In May 1782, several proprietors wrote to the Legislature asking if the state could use a copy of the charter (1765) until the original could be found because the original was “mislaid or by some ill-minded person conveyed away.”

A second letter to the Legislature in September 1782, written by Joseph Hubbard, stated that he, along with his brother, George, and Stephen and Barnibas Ellis, visited the home of Capt. Benjamin Sumner, the clerk to the proprietors, in November 1780, to obtain the charter. With Sumner not home, his wife showed them the proprietors’ book of records and told the men “there was no other charter in the house and had not been for some time,” Hubbard wrote.
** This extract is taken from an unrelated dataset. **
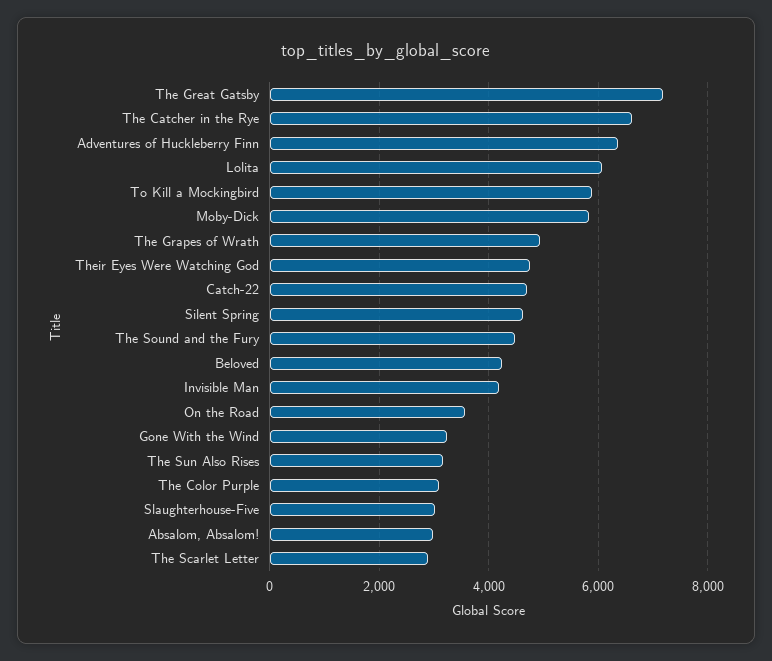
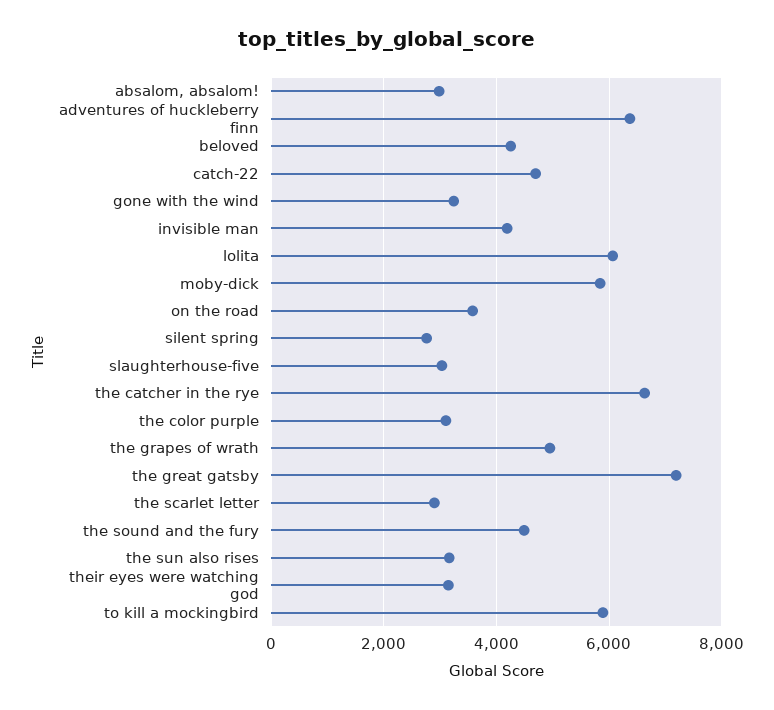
Their Eyes Were Watching God: 4800 -> 3200
Silent Spring: 4600 -> 2800

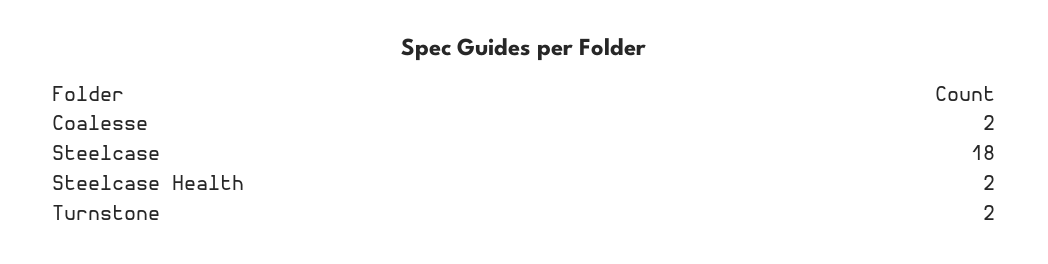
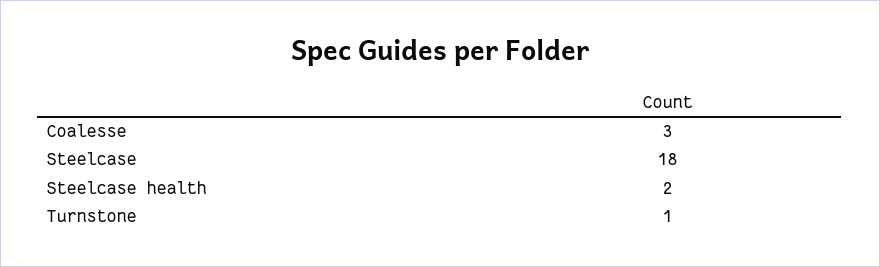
Coalesse: 2 -> 3
Turnstone: 2 -> 1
“We then searched the book to see if the charter was in it but could not find it.”

Otis Waite recorded the charter word for word in his 1894 book on the 130-year history of Claremont.

Interestingly, only three of the original grantees — Samuel Ashley, Samuel Ashley Jr. and Olive Ashley — ever became inhabitants of the town. As early as 1767, the grantees, all from several Connecticut towns, were looking to sell their shares.

“It was an opportunity to make some money,” Sanborn said.

Bearse said a lot of the charter book describes the “laying out of the town and all the people who were involved in it.”

“It discusses how the lots are laid out, who got what and how they surveyed everything,” Bearse said.

The book also contains recordings of land sales and meetings of the proprietors into the late 1800s.

Bearse plans to seek a grant through the New Hampshire Moose Plate program, which raises money for conservation, heritage and preservation programs statewide.

A moose plate is a regular license plate with a moose logo on the left side.

At a recent City Council meeting, Bearse presented an explanation of the proposed repairs from the Northeast Document Conservation Center in Andover, Mass.

The company explained the book’s current condition and the needed restoration work, including repairing the tears in the pages, washing the pages in ethanol, reducing discoloration, constructing a custom-fitted archival box, removing the tape and reducing the adhesive staining.

The center estimated the repair cost at $16,000.

“Putting scotch tape on it was bad,” Bearse said. “The most expensive part of the repair is removing the tape.”

Bearse said they are looking for a total repair, which would include reattaching the binding and stabilizing the pages “so you can hold it without fear of damage.”

If a grant is obtained, Bearse said the city would put the job out to bid and once the restoration is complete she would like to see the book in a glass case in City Hall so people can view it.